◆ EXERCISE REQUIREMENTS: Go through the entries below and count the lines where "moderate" occurs. Give nothing but that number.

*** Begin section ***

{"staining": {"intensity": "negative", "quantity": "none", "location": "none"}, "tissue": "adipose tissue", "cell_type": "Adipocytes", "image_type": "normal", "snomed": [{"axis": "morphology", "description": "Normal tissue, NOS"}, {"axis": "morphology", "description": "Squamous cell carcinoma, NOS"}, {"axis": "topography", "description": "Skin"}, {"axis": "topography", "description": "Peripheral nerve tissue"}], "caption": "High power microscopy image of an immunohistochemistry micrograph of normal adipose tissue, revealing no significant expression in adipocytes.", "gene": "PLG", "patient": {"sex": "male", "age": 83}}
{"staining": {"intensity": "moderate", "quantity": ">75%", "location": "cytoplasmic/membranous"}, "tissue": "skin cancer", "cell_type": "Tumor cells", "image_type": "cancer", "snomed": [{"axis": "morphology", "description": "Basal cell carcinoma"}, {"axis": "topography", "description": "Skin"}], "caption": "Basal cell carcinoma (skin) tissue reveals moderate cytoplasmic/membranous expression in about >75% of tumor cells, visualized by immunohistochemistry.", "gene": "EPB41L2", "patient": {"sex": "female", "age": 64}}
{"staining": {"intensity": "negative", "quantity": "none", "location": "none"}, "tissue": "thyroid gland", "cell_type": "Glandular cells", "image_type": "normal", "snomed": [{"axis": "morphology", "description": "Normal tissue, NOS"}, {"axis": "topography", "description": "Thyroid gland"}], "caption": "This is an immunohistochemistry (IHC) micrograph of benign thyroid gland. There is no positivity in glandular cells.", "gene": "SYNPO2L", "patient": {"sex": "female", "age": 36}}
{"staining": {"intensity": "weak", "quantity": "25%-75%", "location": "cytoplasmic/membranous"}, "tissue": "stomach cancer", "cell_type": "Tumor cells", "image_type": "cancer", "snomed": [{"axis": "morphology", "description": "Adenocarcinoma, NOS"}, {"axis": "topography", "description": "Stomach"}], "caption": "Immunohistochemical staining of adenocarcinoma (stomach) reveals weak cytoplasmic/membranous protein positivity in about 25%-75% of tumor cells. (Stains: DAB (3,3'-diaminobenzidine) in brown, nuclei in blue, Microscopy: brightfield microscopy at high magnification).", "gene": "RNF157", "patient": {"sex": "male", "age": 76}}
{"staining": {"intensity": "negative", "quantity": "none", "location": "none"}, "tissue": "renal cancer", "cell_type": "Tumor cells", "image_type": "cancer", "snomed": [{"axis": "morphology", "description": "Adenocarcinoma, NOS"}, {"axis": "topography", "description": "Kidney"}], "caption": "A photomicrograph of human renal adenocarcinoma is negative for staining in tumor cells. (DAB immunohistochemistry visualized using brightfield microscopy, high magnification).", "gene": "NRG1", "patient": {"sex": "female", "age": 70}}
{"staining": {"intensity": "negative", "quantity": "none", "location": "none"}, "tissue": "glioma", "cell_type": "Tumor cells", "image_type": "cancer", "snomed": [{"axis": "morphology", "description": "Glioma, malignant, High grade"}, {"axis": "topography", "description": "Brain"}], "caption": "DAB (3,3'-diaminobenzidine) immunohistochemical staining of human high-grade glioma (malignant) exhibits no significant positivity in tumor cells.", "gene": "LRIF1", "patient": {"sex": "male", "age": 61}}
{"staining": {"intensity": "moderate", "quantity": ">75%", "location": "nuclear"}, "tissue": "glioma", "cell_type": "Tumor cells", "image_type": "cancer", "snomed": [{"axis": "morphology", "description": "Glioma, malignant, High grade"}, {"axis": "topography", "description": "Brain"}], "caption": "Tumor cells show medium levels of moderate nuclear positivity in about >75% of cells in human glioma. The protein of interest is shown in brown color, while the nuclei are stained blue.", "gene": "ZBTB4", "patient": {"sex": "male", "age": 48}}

*** End section ***

◆ TASK OUTPUT: 2